猛犬には敵わぬということで…………いいのだろうか…………?
悔しさと理解不能さと怒りとで思考回路はショート寸前、またも頭から煙を出しそうになっているセタンタは今にも、目の前の兄に飛びかかりそうだ。
「まず前提条件からして間違ってんだよ」
はらはらと仲裁するべきか膝を浮かしかけているエミヤの耳に、面倒そうに言うランサーの声が届く。

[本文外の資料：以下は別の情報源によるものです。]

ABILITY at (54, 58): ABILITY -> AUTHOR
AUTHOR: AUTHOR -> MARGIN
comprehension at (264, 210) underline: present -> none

「“キスの日”だからキスする? は、冗談言ってんじゃねえよ」
「―――――ッなら、兄貴はしたくねえのか!」
「ああ?」
大変に柄悪く、当主様は次期当主様をねめつけた。
そうして。
「んなもんしてえに決まってんだろ。だがわざわざ日付がどうの、記念日がどうこうだのと理由つけてかこつけて襲いかかったりしねえってんだよ」
そこまでで済めば立派だったのだ、が、
「オレはオレがしたいときにしたいようにする。そういうもんだろうが」
と。
すべてをぶち壊しにする締めくくりをあっさりと述べてくださったのだった。
「…………」
「…………」
ひゅるっ、と一陣の風。
青い疾風の名は伊達ではなかったか、いやこれはそういう、
「ふざけんなへりくつエロ兄貴!」
怒りで耳まで真っ赤にしたセタンタがちゃぶ台を返す。ランサーはそれを軽々受け止め、逆にセタンタへ向かい放り投げた。

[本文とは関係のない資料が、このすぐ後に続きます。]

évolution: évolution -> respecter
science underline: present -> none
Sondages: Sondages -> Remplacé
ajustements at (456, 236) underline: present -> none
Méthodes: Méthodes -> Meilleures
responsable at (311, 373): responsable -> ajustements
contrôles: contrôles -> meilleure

当たりはしない。持ち前の俊敏さでセタンタは避ける。けれど守りはがら空きになり―――――
「たとえば、それが今だ」
懐に飛びこまれたエミヤの遠くで、「ああ!」という顔でセタンタが目を見開いていた。その声を聞き、同時にエミヤの表情を見、悪い顔で笑うランサー。
「ランサー……!」
「逃げ場はねえ。覚悟しな、エミヤ」
「…………っ」
傍目から見れば確かにそうだ。
エミヤはやむなく、奥義を発動させた。
「何!?」
「エミ……」
兄弟の驚いた表情が見えなくなる。阻まれる。
エミヤが跳ね上げた畳によって。
「小母様から教わったものだが……」
まさかこんなところで役に立つとはな。
ちゃぶ台返しよりも数段ランク上の、奥義・畳返し。
強く踏みこんだ足をそのままに、間一髪間に合ったことに低く安堵の息をつくエミヤの額を、ついと流れるひとすじの汗。そそり立った畳の向こうから、
「何考えてんだおふくろの奴」
「エミヤすげえ……!」
心底呆れ返るランサーの声と、心底感嘆するセタンタの声が聞こえた。
すっかりあっさり数十分前までの話題など忘れ去られ、庭から偶然部屋の中を覗いた護衛は当主に次期当主、その教育係、そして部屋の中央に無駄に威風堂々とそそり立つ畳一枚を見て一体何事が、とびくりとその肩を揺らしたのだった。
教訓。
いくら無駄に思えることでも、人から教えられたことはとりあえず身につけておくといい。